AGI Dictionary Cleaner (fix for annoying w-word problem)

sonneveld Hi,

This is the knocked up cleaner for agi dictionary files. This fixes the corrupted words.tok that have occured for some people. All it does is sort words but I'll add some other needed features later and let you know.

Available for download HERE

I have tested it with Tomas Unosson's words.tok and it produces a clean workable file. It's exactly the same as what agi studio produces when it's not affected by the bug too.

Another thing, please don't post this on other websites yet until I clean things up a bit more. Source is available in the public domain, so do whatever you wish. And yes, I know the name of the executable sounds a bit iffy.. but I thought it was funny. :)

also, PLEASE let me know if it works for you and if it fixes any problems that may have had.

To use (from docs):
Run dictclean.exe in the same directory as "words.tok"
Check out "words.tok.new" for new file.
Will have to rename for agi studio or AGI to find it though.

If you get an "assertion failed" error, it may just because "words.tok" isn't in the same directory as the exectuable. If the error still continues, please send me the full error's details and I will try and fix it.

- Nick
lemur You are gold Nick! It worked perfectly for the games I'm writing. I'll let you know if I find something strange...

Well done, I'm happy as a tabledancer!
sonneveld I've got a few other things planned. For instance, you're not meant to have particular characters in words and you can't have more than one space or agi won't detect it. The cleaner should fix this as well.

- Nick
sonneveld Version 1.1 is complete and can be found HERE TOO.

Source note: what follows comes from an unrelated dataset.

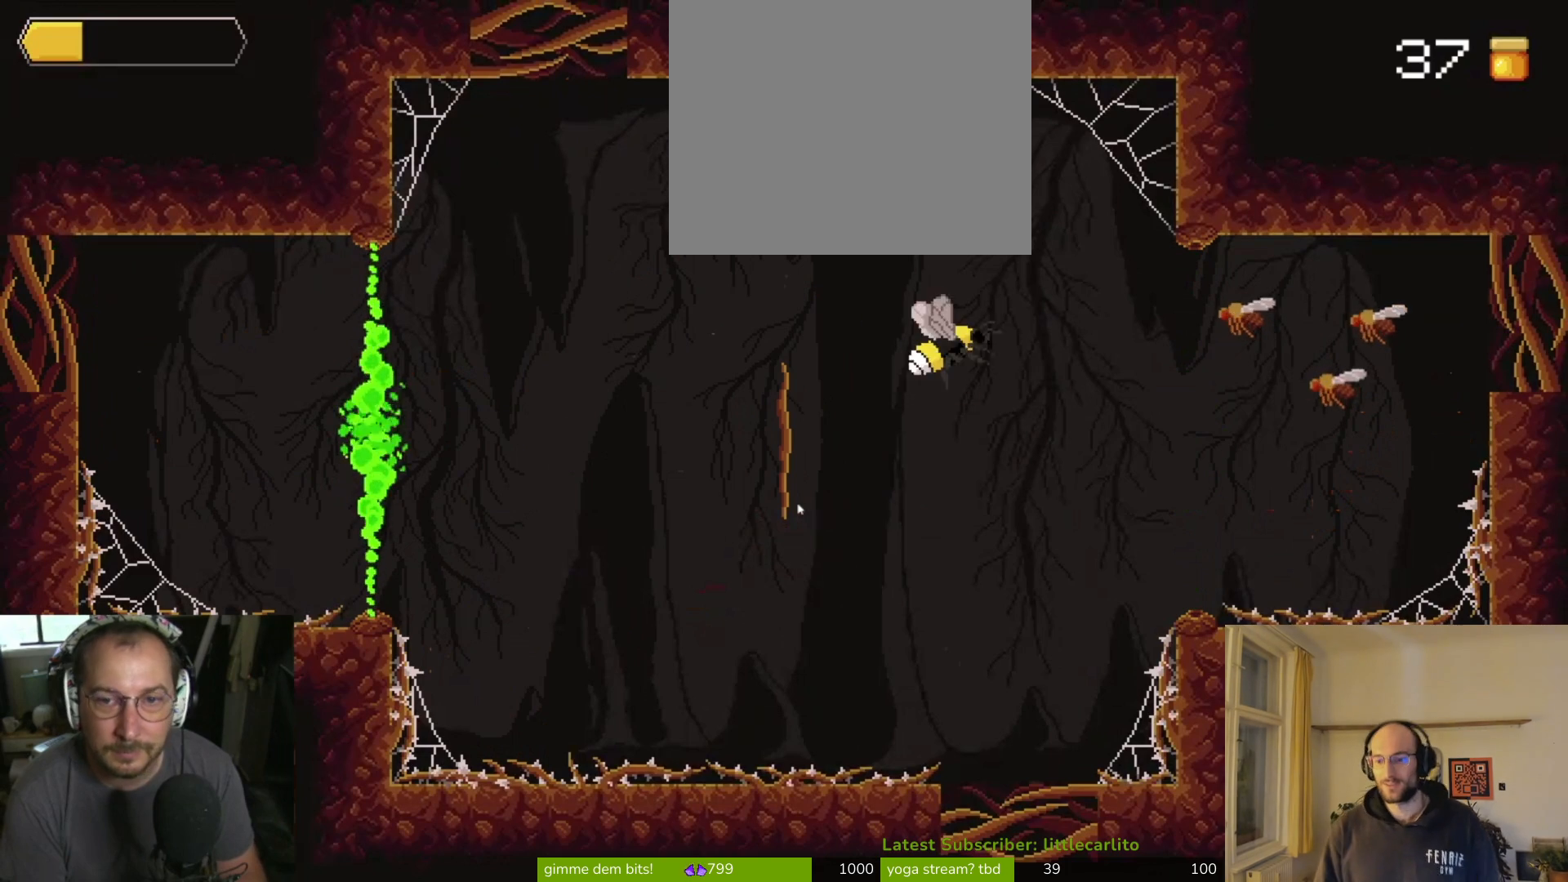
{"buttons": [], "left_stick": "up-right", "right_stick": "center", "events": [[100, "SQUARE", "down"], [167, "SQUARE", "up"], [233, "SQUARE", "down"], [333, "SQUARE", "up"], [400, "SQUARE", "down"], [467, "SQUARE", "up"]]}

Besides better error messages and maybe some command line options, I think it's feature complete.

1.1 2002-10-9
more cleaning functions:
- excess separators removed
- illegal characters removed (agi studio supports this to a degree)
- duplicates (after removing characters) removed
- remove words that don't start with a letter
- letters converted to lower case (agi studio supports this)

documentation on words.tok format in source

- Nick